Merrick Garland, President Obama's pick for the Supreme Court, has been described as a moderate liberal. But as some have pointed out, he's only moderate on some issues—on others he’s downright conservative. Take, for example, criminal justice issues. It actually looks like Garland may be to the right of Justice Scalia, especially when it comes to the 4th Amendment right to privacy and 6th Amendment rights for criminal defendants.
In 2010, SCOTUSBlog's Tom Goldstein analyzed Garland's record and found that "Judge Garland rarely votes in favor of criminal defendants' appeals of their convictions.
Goldstein identified eight cases where Garland decided to vote against defendant's appeal. However, this is what Goldstein called "most striking":
In ten criminal cases, Judge Garland has disagreed with his more-liberal colleagues; in each, he adopted the position that was more favorable to the government or declined to reach a question on which the majority of the court had adopted a position favorable to a defendant. Because disagreement among panel members on the D.C. Circuit is relatively rare, this substantial body of cases is noteworthy.

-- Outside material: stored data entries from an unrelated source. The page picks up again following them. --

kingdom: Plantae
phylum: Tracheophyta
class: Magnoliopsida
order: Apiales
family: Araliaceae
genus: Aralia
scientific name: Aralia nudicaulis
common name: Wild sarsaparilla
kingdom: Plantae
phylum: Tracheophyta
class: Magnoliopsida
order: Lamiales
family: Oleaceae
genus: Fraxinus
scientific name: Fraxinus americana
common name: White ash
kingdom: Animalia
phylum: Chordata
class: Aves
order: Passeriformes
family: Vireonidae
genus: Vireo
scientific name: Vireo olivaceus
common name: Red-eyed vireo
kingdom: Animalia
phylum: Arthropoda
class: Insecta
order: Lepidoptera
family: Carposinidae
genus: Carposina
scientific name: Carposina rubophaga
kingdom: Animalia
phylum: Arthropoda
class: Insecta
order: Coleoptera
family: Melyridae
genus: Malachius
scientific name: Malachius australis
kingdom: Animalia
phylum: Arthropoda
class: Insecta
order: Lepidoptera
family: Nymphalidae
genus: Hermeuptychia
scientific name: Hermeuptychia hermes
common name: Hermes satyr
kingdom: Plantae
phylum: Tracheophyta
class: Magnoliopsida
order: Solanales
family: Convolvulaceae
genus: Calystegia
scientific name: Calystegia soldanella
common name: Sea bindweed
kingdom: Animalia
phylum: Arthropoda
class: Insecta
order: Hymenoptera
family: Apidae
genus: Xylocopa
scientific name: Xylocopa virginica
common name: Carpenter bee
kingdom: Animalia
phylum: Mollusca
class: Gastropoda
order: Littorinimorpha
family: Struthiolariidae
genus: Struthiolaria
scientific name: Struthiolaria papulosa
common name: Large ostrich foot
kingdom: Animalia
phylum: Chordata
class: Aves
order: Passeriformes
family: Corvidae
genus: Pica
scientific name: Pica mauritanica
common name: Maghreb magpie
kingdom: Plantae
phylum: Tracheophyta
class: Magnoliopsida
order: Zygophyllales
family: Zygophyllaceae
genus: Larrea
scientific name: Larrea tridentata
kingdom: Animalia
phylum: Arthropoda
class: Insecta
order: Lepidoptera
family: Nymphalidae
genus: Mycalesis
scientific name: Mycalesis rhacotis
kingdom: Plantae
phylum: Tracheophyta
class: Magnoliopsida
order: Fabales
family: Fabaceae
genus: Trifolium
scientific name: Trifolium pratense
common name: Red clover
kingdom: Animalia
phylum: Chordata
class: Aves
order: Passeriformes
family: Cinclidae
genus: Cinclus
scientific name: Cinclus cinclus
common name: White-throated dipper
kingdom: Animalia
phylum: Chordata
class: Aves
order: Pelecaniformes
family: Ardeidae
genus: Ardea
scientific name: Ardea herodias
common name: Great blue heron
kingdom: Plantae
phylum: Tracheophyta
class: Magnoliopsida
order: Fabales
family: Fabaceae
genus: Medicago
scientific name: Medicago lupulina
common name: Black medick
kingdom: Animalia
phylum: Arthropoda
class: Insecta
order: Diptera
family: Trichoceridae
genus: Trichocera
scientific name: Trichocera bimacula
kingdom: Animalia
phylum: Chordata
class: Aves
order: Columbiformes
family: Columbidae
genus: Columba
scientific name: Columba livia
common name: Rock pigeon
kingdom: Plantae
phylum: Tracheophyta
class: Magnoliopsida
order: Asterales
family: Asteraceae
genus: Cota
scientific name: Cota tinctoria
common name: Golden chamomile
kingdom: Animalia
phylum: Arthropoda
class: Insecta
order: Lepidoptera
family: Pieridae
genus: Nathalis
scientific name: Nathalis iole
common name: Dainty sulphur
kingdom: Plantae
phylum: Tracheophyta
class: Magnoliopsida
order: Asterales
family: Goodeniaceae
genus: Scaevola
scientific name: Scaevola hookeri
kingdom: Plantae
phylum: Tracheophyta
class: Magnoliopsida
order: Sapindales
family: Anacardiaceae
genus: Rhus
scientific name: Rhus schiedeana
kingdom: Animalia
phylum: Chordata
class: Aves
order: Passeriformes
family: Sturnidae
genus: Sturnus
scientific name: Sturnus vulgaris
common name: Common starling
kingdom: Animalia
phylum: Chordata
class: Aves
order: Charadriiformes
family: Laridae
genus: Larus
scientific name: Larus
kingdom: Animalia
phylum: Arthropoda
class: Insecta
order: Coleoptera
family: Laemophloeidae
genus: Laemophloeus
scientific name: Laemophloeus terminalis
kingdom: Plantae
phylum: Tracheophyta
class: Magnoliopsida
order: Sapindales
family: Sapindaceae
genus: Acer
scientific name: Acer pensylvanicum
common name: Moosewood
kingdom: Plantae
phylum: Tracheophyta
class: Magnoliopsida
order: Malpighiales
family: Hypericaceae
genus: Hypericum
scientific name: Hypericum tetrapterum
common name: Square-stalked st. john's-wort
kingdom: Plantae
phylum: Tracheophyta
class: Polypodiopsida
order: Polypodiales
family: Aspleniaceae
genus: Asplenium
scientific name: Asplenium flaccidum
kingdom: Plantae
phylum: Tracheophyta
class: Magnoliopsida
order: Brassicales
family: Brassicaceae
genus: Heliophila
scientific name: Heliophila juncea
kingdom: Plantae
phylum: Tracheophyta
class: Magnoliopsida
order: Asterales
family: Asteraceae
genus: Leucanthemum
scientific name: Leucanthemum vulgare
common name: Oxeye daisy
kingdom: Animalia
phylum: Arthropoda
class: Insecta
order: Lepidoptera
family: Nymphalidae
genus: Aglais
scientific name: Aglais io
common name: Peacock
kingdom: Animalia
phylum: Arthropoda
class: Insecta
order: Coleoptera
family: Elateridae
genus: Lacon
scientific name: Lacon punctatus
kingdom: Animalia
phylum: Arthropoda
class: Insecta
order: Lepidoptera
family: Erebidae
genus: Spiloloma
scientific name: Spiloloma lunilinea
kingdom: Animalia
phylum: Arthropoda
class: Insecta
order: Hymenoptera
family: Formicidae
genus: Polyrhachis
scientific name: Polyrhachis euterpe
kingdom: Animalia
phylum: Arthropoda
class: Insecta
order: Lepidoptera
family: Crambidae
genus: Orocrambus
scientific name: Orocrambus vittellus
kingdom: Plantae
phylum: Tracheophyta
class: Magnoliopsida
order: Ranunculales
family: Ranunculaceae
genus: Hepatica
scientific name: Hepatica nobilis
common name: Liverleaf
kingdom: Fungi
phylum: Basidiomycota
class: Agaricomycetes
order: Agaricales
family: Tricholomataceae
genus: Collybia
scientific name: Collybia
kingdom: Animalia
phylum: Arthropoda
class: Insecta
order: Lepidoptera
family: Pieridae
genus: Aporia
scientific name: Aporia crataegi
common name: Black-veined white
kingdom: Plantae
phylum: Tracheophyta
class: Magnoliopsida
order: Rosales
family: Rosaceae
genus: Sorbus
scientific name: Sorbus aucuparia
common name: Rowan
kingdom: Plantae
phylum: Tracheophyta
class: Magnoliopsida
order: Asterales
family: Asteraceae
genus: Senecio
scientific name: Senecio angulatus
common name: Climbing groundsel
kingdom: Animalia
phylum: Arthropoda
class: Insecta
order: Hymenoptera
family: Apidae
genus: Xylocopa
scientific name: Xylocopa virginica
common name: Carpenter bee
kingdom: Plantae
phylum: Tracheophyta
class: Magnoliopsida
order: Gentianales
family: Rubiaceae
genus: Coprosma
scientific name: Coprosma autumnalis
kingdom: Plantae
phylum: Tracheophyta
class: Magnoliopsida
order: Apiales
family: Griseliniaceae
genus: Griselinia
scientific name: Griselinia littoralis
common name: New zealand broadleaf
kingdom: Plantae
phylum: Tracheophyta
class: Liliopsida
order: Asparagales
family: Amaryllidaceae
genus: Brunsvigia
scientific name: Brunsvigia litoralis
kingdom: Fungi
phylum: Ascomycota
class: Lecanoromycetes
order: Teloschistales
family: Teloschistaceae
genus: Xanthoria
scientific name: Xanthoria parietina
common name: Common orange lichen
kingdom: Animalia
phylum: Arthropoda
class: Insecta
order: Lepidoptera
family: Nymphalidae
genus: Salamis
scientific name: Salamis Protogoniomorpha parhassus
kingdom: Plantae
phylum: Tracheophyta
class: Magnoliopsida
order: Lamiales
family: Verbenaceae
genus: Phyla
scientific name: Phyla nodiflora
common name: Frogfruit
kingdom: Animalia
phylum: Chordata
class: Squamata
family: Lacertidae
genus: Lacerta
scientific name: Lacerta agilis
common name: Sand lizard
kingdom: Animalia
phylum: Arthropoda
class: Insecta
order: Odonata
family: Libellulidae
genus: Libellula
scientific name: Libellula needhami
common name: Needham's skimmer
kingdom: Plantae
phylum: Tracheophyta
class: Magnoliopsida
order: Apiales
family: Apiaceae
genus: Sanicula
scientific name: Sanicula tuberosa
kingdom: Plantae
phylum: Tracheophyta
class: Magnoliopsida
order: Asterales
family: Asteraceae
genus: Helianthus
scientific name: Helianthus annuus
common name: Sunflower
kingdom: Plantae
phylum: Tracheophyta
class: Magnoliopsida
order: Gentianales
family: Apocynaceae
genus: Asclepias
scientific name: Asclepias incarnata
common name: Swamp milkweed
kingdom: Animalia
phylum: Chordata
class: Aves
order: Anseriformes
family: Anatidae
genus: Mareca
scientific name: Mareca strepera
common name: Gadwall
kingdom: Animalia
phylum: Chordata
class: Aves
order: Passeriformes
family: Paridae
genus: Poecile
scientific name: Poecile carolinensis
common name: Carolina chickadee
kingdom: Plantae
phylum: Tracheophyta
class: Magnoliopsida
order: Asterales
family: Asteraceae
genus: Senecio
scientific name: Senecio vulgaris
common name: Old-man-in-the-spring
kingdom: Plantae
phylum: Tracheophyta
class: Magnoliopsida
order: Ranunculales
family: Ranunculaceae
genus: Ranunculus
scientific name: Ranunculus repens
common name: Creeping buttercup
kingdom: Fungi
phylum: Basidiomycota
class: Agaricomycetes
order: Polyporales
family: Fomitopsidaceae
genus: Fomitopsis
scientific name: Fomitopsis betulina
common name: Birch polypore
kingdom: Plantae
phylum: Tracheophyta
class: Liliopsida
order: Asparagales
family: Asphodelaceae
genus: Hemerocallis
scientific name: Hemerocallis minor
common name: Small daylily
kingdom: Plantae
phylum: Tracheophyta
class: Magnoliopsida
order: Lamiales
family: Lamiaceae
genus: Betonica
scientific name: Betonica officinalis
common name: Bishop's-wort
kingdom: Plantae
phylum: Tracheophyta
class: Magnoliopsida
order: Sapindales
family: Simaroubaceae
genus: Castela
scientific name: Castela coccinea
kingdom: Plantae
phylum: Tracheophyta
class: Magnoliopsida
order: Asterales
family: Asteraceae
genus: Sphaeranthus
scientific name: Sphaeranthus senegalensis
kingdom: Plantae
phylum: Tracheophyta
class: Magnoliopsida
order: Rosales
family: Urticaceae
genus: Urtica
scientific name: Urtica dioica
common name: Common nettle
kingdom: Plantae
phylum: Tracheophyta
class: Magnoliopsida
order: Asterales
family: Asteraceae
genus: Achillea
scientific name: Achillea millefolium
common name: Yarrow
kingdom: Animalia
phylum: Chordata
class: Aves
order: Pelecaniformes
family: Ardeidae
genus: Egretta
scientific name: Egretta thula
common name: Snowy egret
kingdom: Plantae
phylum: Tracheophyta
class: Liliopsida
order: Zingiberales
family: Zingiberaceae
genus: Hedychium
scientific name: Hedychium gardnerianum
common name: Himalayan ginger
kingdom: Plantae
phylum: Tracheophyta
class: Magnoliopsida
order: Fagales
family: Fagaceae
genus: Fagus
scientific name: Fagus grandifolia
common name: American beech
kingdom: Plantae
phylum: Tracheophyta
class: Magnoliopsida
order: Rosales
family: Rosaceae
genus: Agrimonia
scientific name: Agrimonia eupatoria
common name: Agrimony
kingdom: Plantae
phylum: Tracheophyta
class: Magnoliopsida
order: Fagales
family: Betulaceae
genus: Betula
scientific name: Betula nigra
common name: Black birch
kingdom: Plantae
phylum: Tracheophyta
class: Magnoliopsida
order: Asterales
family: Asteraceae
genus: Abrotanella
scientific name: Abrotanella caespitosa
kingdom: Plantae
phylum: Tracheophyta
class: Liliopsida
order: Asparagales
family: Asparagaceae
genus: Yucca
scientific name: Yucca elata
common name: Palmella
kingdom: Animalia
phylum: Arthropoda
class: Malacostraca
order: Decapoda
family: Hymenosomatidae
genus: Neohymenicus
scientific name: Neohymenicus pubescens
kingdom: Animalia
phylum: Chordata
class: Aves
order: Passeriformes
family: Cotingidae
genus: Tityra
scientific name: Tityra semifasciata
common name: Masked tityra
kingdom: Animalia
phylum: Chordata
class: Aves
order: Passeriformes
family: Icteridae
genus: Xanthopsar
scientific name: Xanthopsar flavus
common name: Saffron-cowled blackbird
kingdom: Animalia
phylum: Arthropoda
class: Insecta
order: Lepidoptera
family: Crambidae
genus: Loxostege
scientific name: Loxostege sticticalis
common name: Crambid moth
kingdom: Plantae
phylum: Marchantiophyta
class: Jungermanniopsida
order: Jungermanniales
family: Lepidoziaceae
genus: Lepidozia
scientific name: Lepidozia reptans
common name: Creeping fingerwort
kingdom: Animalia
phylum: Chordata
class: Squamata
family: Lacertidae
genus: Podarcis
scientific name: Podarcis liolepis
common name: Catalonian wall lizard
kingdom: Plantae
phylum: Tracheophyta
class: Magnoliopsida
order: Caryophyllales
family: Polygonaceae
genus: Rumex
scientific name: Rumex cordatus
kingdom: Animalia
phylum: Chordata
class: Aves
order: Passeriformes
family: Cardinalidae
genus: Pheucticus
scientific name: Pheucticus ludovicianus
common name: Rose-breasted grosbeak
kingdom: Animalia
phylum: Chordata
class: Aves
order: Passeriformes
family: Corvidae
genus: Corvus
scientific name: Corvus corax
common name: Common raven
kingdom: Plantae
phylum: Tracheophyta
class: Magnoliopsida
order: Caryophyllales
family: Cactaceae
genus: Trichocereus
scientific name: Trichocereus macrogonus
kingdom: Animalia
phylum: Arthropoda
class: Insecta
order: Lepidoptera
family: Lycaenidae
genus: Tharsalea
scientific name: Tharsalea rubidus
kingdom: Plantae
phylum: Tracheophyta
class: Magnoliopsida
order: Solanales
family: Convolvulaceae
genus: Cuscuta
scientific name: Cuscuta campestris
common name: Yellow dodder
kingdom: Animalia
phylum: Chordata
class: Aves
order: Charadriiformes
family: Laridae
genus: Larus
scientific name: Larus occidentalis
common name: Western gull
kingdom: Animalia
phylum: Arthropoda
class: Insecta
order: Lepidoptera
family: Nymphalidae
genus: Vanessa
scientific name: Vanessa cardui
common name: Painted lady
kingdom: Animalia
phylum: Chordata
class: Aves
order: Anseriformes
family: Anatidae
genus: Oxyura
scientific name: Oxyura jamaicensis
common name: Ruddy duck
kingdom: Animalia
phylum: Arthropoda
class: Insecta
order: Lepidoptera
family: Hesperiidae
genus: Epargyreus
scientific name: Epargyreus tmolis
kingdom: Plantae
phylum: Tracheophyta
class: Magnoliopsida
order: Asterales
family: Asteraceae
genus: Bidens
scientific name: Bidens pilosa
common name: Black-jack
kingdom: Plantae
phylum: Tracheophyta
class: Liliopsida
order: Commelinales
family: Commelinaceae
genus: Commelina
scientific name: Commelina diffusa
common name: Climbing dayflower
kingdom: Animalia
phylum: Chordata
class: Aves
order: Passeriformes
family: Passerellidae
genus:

Yes, Goldstein also points out that Garland "had joined approximately a dozen published rulings reversing or vacating a defendant's conviction or sentence." But, he says, "In that same period, Judge Tatel joined such decisions (or dissented from the refusal to grant the defendant relief) approximately twenty-five times." Judge Tatel is one of Garland's moderate liberal colleagues on the DC Circuit. Despite his general political leanings, compared to his colleagues Garland has a notably conservative criminal justice record.
As Salon reports, "Garland’s record is particularly troubling when it comes to his deference to police and prosecutors." Garland has often voted to limit defendant rights in search and seizure cases. He has also voted in favor of prosecutors even in cases of prosecutorial misconduct:
In 1999, Garland dissented from a majority opinion ordering a new trial because a prosecutor had misstated critical evidence during the closing argument in a drug case. He wrote that it was “inevitable that trial lawyers will suffer from innocent misrecollections” and that judges should rely “on the self-corrective nature of the adversary system, combined with instructions from the court, to police all but the most egregious of these kinds of errors.”
Surely this was seventeen years ago, but it is still troubling. Nothing about the adversary system has proven to be self-corrective. To ascribe to such a perception so blindly and not regulate and scrutinize the system’s effectiveness is to fail defendants.
Police and prosecutors symbolize the pinnacle of government overreach. When we talk about mass incarceration, we talk about a phenomenon that was born from many state actors trampling on the rights of defendants. It is more than concerning that Garland seems to be comfortable with that.
This conservative criminal justice record is a big deal for a nominee from a president who has called for reform. In a time where true and significant criminal justice reform finally seems like a possibility in America, nominating Garland is not only disappointing but could eventually be lethal to the efforts for change.